• ESTRATTO DEL DOCUMENTO:
◇ ◇ ◇ ◇ ◇ ◇ ◇

Borgo Ticino: bracconaggio ittico. Indagati 2 italiani e 6 rumeni

Il volume d’affari dell’attività illecita è stato stimato in oltre 200.000 euro all’anno

Scattata alle prime luci dell’alba nelle province di Novara, Varese, Milano e Vavenna, la maxi operazione denominata “controcorrente” dei carabinieri forestali di Torino e Novara. Sono state eseguite perquisizioni e sequestri nei confronti di 6 cittadini rumeni e 2 italiani, tutti indagati in concorso per reati connessi al bracconaggio ittico, all’immissione in commercio di alimenti non genuini, falsa documentazione e uccisione di animali.

L’attività di indagine, condotta dal nucleo cites di Torino, sotto la direzione della procura della repubblica di Novara , è nata a seguito di segnalazioni da parte di pescatori italiani riferite a episodi di pesca di frodo sui principali corsi d’acqua del Piemonte, Lombardia ed Emilia. Gli indagati utilizzando materiali mezzi ed attrezzature vietati dalla legge come ad esempio gli elettrostorditori, reti ed arpioni con i quali hanno catturato ingenti quantitativi di fauna ittica che poi veniva trasferita in una cascina del novarese, nel comune di Borgo Ticino, utilizzato come base operativa della banda. Nella cascina il pesce veniva lavorato e depositato in attesa della successiva cessione a ditte specializzate dell’est Europa.

◇ ◇ ◇ ◇ ◇ ◇ ◇

• RIGHE ELENCATE:

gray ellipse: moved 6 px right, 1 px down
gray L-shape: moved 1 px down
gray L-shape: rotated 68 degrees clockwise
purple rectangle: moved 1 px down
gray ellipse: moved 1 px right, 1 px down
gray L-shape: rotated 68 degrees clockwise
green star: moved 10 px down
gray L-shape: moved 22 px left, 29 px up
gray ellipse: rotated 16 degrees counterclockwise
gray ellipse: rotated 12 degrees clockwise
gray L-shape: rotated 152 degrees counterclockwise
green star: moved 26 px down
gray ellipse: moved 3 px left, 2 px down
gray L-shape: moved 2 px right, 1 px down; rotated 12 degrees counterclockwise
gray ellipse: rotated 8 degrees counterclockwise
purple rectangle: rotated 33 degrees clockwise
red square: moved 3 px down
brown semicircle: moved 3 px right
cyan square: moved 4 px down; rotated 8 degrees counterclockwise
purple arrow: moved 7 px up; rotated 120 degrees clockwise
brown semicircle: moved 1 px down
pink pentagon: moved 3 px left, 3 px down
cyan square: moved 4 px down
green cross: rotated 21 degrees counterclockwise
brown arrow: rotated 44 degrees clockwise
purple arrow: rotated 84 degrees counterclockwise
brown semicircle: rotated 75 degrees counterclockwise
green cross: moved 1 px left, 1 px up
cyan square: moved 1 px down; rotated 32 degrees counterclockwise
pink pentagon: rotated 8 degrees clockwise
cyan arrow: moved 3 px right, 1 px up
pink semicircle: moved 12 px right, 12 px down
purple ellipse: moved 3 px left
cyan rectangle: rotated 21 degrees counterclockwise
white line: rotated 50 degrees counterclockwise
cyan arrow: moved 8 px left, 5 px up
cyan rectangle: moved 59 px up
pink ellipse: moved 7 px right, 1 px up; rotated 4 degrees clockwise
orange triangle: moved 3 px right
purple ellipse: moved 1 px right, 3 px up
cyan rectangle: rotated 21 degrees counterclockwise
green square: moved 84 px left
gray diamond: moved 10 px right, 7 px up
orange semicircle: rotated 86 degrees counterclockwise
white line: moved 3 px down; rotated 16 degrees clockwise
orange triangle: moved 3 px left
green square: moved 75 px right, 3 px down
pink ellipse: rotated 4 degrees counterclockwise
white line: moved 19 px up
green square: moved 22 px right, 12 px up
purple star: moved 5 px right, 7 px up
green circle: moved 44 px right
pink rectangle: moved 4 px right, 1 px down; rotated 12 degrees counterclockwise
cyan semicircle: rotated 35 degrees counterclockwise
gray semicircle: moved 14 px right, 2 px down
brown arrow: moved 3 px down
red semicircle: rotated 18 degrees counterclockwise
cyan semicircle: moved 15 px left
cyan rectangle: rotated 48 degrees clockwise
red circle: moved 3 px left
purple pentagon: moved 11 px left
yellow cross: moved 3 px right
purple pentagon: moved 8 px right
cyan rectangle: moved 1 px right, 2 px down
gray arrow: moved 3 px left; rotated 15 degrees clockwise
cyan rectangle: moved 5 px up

◇ ◇ ◇ ◇ ◇ ◇ ◇

• CONSEGNA: Riprendi l'articolo sul bracconaggio ittico a Borgo Ticino subito dopo la sua ultima frase e portalo avanti. Le righe costituiscono un materiale a sé, distinto dall'articolo.

• RISULTATO:
Dal gennaio 2022 sono state registrate 4 esportazioni all’estero di pesce pescato illegalmente ogni mese, per un peso complessivo di circa 1 tonnellata per ogni trasferimento. I pesci, prevalentemente carpe e siluri, finivano poi nel mercato rumeno. Il volume d’affari dell’attività illecita è stato stimato in oltre 200.000 euro all’anno. Il pesce viaggiava con documentazione riportante dati falsi con riferimento sia alle autorizzazioni sia alla provenienza del pescato.